Wednesday, July 15, 2009

Tropical Update: TS Dolores

We have another new tropical storm...TD 5E formed up late last night, and by midmorning here on Wednesday it had become Tropical Storm Dolores.



Currently TS Dolores is holding approximately 1200 miles SE of Southern California and about 700 miles SSW of the tip of Baja. She is moving WNW (310) around 10-11 knots and is expected to intensify into a strong Tropical Storm over the next 24 hours. Long-range forecasts are showing TS Dolores hitting colder water (and some wind shear) after that 24 hours...but conditions are shifting that may allow her to stay more intense for a longer-period, which would be much better for us wavewise.



At this point TS Dolores is already in SoCal’s SE swell window...and is doing a few “good-things” that help swell production.

1. She is intensifying...(you always want the storm to get stronger or at minimum, hold strength)

2. She is a decent sized storm with almost 200 miles of 34+ knot winds in the NE and SE side of the system (the side that produces swell for us.)

3. She is moving roughly NW-WNW at a moderate pace. (The closer she can get to moving directly at us the more energy she will send out.)

4. Finally she isn’t too far...1200 miles is a reasonable distance...not great...but not as bad as it could be.



I do wish the storm was a bit stronger...and moving a bit more to the NW...but as it is I am still expecting some swell from Dolores.

Baja Sur will get waves from this Tropical Storm...I expect some S-SSW swell (180-190) to start showing at the exposed Pacific Side spots around the 16-17th with wave heights in the chest-shoulder high range for many spots and some bigger sets at the standouts.

SoCal will see this swell start to show through the day on the 17th strengthening towards the evening. Based on today’s forecasts the peak of the swell will be through the 18-19th. The swell will be more SE-S (165-180) for our region...so expect some shadowing at the start. Wave heights are going to be in the waist-chest high range at the average spots.
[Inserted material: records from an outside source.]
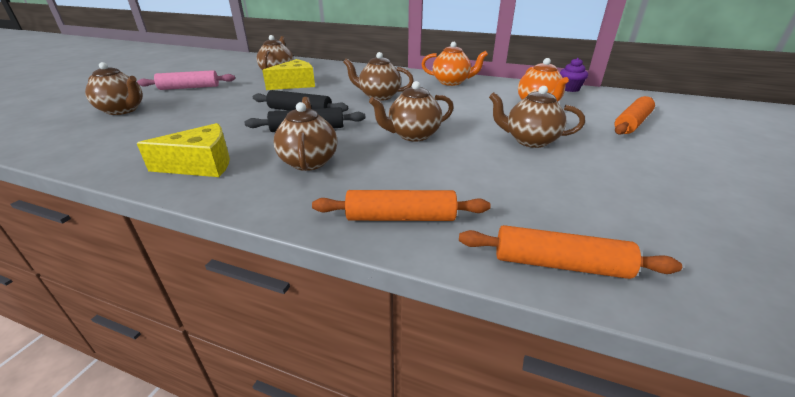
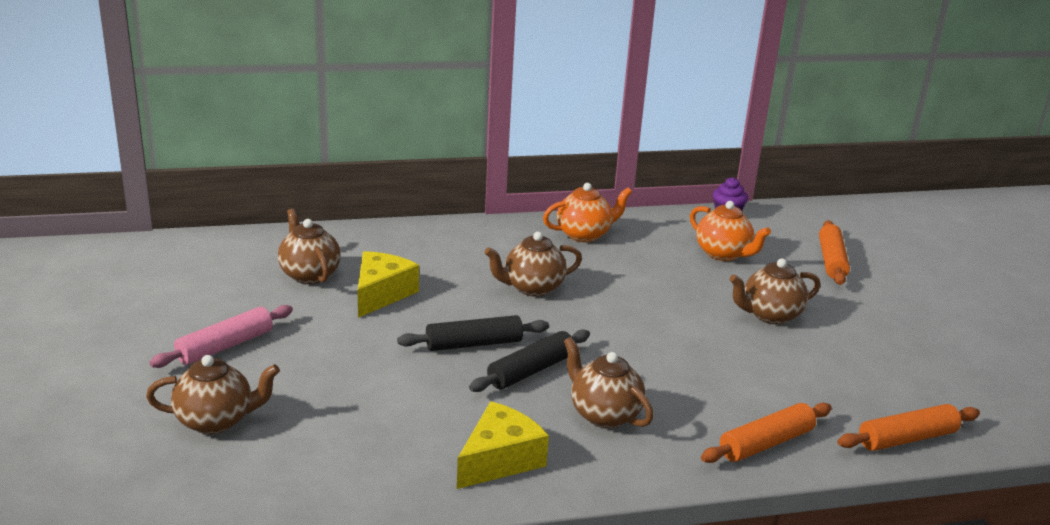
camera: 35 degrees left, 5 degrees down
brown teapot [369,81,454,142] -> none

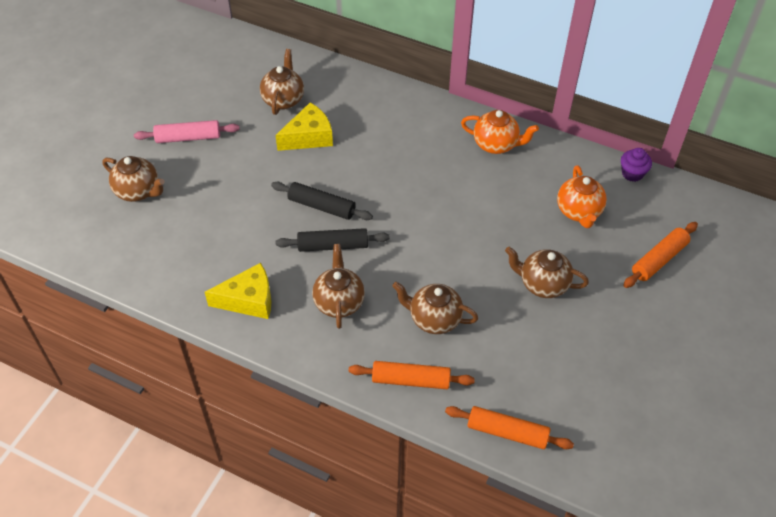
camera: 40 degrees right, 25 degrees up
brown teapot [484,232,582,297] -> brown teapot moved to [392,282,478,334]

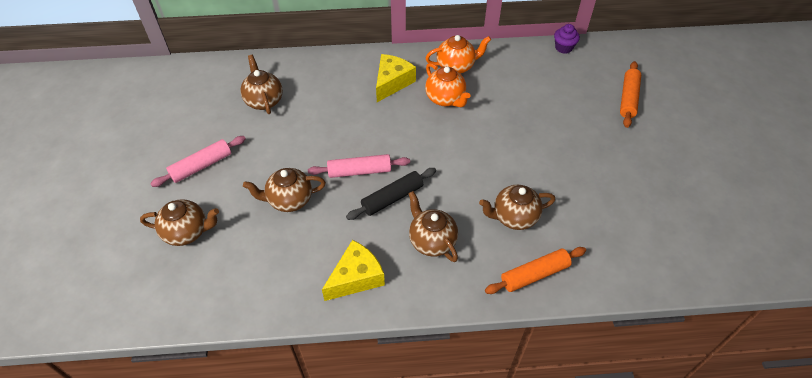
camera: 30 degrees left, 0 degrees up
black rolling pin [271,181,373,220] -> pink rolling pin [308,154,410,178]
yellow cheese [275,102,333,151] -> yellow cheese moved to [376,54,416,102]
orange rolling pin [445,406,574,449] -> none
brown teapot [505,247,589,298] -> brown teapot moved to [243,168,326,212]
orange teapot [557,165,607,228] -> orange teapot moved to [425,63,471,107]

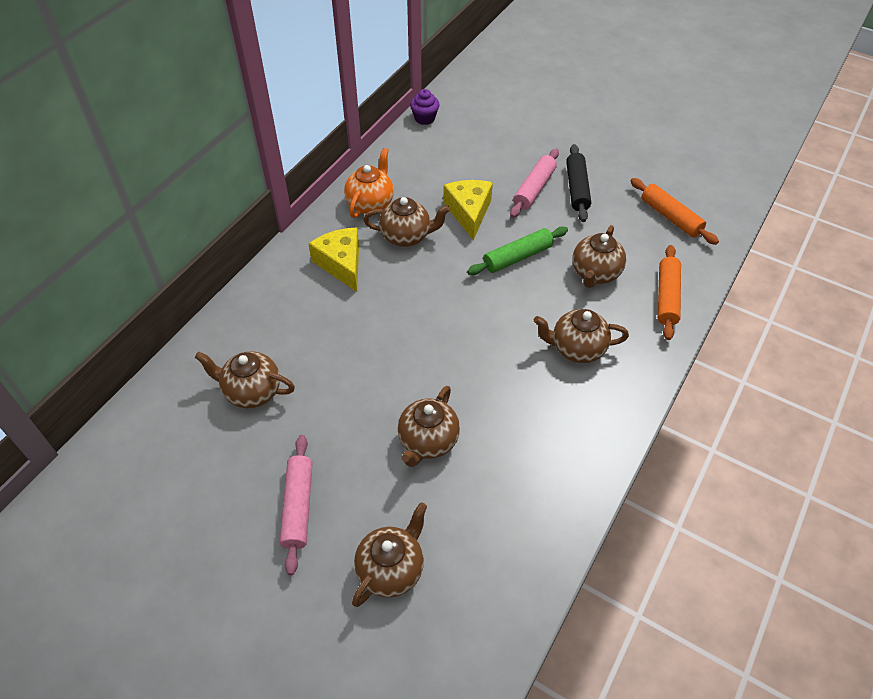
camera: 55 degrees left, 0 degrees up
pink rolling pin [308,154,410,178] -> pink rolling pin moved to [510,149,559,218]
yellow cheese [322,240,385,301] -> yellow cheese moved to [443,180,493,240]
black rolling pin [346,168,436,220] -> black rolling pin moved to [566,144,591,222]
orange teapot [425,63,471,107] -> brown teapot [363,197,450,247]
orange rolling pin [620,61,641,128] -> orange rolling pin moved to [630,178,719,245]
none -> green rolling pin [467,227,568,275]

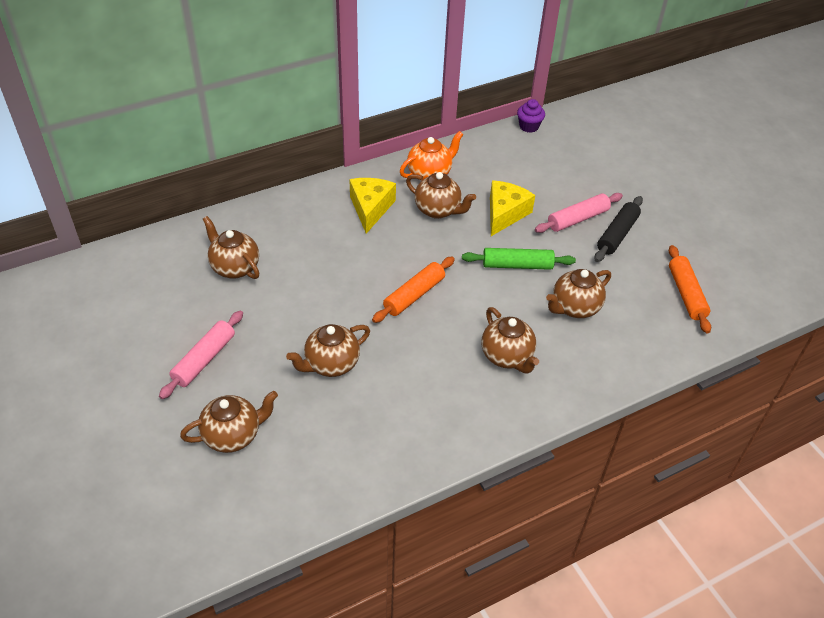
camera: 30 degrees right, 5 degrees down
brown teapot [534,309,629,363] -> brown teapot turned 150 degrees counterclockwise [481,307,539,374]
orange rolling pin [658,245,681,340] -> orange rolling pin moved to [372,257,455,323]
Standout SE-S facing areas will be more consistently in the chest-shoulder high range with some bigger sets.

Naturally we could see some bigger waves for all areas if TS Dolores intensifies past the current forecasts.

3 comments:

Anonymous said...

would the fact that Carlos has recently passed through the area to the south generate any kind of usable sea-state for better wave generation by Dolores?

Unknown said...

That is an excellent question.

In general I would say yes, it would add some useable sea-state...particularly if the following storm was building on the back of short-period swell that was already going the same direction.

With these two storms I don't think that the overlap happened very much.

Carlos was a bit more southerly in latitude, and more Southerly in swell direction, when he produced his swell, compared to where Dolores is.

These tropical storms are so small-scale compared to the big frontal systems that the trailing/backside quadrants of a TS/Hurricane are actually moving at perpendicular/opposite angles to the swell-producing sides of the storm...and all of these winds are packed into a super small area. You would be just as likely to get sea-state going the wrong way for the second system as you would getting something to capitalize on.

Anonymous said...

Thanks, Adam. Really appreciate the blog. Keep up the good work!